Planting areas: USDA Zones 10 to 11, Sunset Zones 17, 21 to 24
Size: 2 to 4 feet high, 3 to 4 feet wide.
Bloom season: All seasons, mostly spring and summer.
Exposure: Medium to high indirect light.
Water needs: Mostly drought tolerant once established.
Snapshot: Epidendrums are a good starter orchid for first-time orchid growers.
They can be kept outdoors in areas where frost is not a factor and can adapt to a variety of light situations. (It’s worth noting, however, that leaves turn brownish-bronze with too much light, while too little light can result in leggy plants with few blooms.)
Butterflies are attracted to this orchid’s flowers, which come in shades of red, yellow, fuchsia, orange and lavender, while deer are not. Flowers grow on top of long stems originating from the base of the plant, and each blossom cluster features 20 to 30 tiny individual frilly flowers grouped together.
The oblong, evergreen leaves are leathery in texture and medium to dark green in color.
Use stakes or tomato cages to support this plant’s vertical growth without sprawl.
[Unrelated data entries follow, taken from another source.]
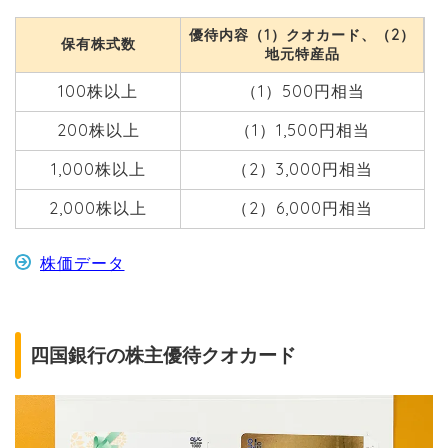
優待内容（1）クオカード、（2）
保有株式数
地元特産品
100株以上
（1）500円相当
200株以上
（1）1,500円相当
1,000株以上
（2）3,000円相当
2,000株以上
（2）6,000円相当
株価データ
四国銀行の株主優待クオカード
You can propagate epidendrums easily by cutting below the aerial roots, and planting the cuttings in well-draining soil, either in the ground or a pot, with fine-to-medium bark mixed with perlite for adequate drainage.
Plants in clay pots will require more water. You can also use plastic pots with a drain hole, as well as raised beds and planters if frost is not an issue.
Epidendrums appreciate humid air and need to be watered at least weekly in warm weather and less often in cooler weather. The plant enjoys more water if available, but dislikes standing in water or drying out completely.
In addition, epidendrums do not like the salt spray found in coastal areas, so grow them in an enclosed courtyard or a greenhouse if needed. Fertilize with a balanced 20-20-20 orchid fertilizer, half-strength, weekly during the blooming season.